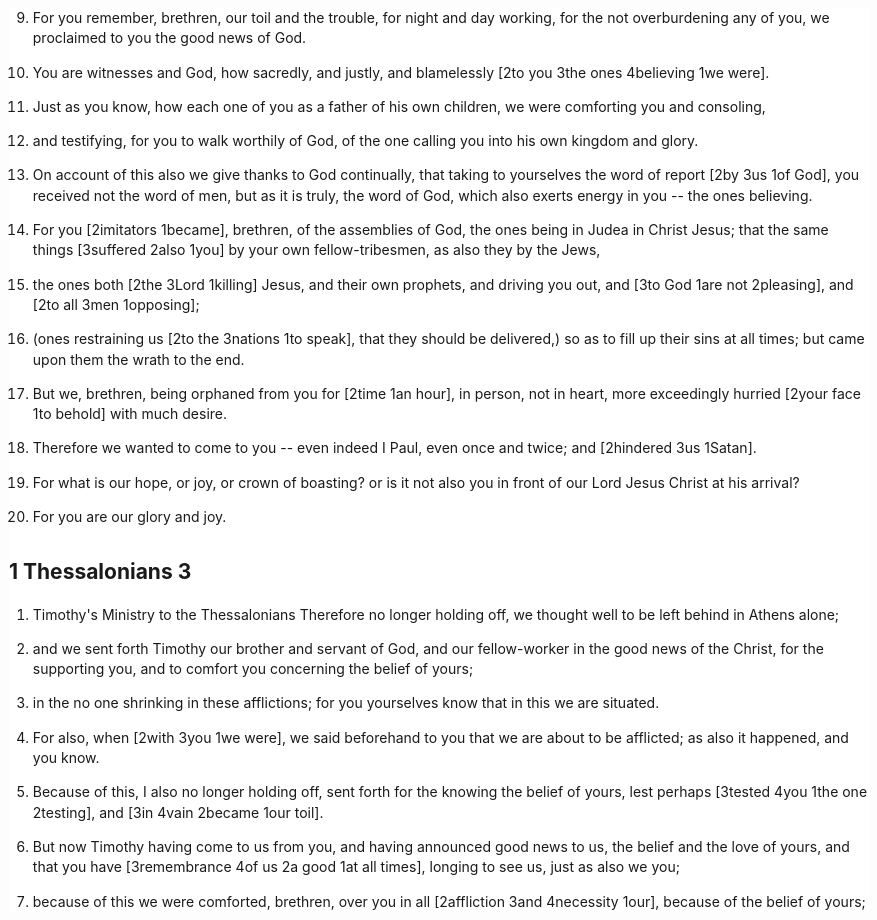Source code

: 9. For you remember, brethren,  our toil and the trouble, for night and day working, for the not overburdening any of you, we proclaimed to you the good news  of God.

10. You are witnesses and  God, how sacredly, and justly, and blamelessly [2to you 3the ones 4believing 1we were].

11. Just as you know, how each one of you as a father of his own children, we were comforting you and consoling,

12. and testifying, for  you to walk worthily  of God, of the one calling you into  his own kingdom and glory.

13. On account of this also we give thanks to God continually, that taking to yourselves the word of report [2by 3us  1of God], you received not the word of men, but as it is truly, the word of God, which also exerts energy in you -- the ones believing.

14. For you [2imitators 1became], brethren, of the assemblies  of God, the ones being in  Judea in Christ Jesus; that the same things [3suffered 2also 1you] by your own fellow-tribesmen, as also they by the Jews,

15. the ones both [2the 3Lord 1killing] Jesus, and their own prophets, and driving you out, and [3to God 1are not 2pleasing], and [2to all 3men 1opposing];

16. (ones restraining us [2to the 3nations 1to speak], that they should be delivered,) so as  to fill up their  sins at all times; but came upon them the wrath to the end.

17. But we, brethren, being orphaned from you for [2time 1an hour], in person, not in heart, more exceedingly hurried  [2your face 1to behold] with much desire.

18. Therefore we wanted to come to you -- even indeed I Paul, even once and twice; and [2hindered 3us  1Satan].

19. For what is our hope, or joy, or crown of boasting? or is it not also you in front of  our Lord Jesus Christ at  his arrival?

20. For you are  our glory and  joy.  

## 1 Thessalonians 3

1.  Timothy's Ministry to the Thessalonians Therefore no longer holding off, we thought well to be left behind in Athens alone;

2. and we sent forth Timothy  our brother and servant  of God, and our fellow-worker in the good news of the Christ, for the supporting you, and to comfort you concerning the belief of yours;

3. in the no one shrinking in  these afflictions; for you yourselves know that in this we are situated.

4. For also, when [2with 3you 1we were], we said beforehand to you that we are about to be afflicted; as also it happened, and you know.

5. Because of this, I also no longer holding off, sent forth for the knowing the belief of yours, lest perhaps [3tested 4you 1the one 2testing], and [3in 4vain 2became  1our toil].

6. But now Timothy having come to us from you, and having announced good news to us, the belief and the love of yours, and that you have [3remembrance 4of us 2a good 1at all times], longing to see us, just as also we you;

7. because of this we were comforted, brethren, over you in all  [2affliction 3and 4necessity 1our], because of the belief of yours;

■ ■ ■ ■

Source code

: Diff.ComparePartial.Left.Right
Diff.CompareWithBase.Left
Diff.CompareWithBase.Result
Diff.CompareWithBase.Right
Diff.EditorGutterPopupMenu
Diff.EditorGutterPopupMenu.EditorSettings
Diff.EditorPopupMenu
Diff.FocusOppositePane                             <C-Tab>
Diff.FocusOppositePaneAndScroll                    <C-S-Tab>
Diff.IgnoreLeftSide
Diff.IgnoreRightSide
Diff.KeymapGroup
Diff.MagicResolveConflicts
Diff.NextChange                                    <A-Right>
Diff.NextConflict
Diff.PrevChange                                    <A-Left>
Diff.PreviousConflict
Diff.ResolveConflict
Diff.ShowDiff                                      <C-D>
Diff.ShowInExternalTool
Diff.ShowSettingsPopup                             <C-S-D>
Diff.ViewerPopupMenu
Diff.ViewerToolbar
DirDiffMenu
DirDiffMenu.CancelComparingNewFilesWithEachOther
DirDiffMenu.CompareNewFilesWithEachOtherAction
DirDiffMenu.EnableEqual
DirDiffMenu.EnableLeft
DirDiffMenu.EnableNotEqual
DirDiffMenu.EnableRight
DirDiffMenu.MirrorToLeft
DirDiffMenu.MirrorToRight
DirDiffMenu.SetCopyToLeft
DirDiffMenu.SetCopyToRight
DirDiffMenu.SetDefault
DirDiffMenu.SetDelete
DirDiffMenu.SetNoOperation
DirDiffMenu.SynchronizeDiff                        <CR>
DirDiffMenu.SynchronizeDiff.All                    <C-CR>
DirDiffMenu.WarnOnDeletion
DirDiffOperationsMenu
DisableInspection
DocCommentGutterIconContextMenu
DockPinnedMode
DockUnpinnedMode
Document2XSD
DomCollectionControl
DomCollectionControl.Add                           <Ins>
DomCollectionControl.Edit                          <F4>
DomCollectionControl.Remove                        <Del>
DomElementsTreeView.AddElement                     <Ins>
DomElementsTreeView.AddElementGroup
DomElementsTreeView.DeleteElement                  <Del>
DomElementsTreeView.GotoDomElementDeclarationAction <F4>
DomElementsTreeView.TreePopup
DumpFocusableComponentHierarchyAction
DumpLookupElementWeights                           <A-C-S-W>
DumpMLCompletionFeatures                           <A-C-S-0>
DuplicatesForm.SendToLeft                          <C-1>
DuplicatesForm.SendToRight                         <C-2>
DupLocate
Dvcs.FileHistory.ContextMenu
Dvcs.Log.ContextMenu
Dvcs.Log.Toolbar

■ ■ ■ ■

[Job]
Print only what lies in the material above starting at the line with "DomElementsTreeView.AddElementGroup" and ending at the line with "Dvcs.Log.Toolbar", every line exactly as given.

[Solution to this problem]
DomElementsTreeView.AddElementGroup
DomElementsTreeView.DeleteElement                  <Del>
DomElementsTreeView.GotoDomElementDeclarationAction <F4>
DomElementsTreeView.TreePopup
DumpFocusableComponentHierarchyAction
DumpLookupElementWeights                           <A-C-S-W>
DumpMLCompletionFeatures                           <A-C-S-0>
DuplicatesForm.SendToLeft                          <C-1>
DuplicatesForm.SendToRight                         <C-2>
DupLocate
Dvcs.FileHistory.ContextMenu
Dvcs.Log.ContextMenu
Dvcs.Log.Toolbar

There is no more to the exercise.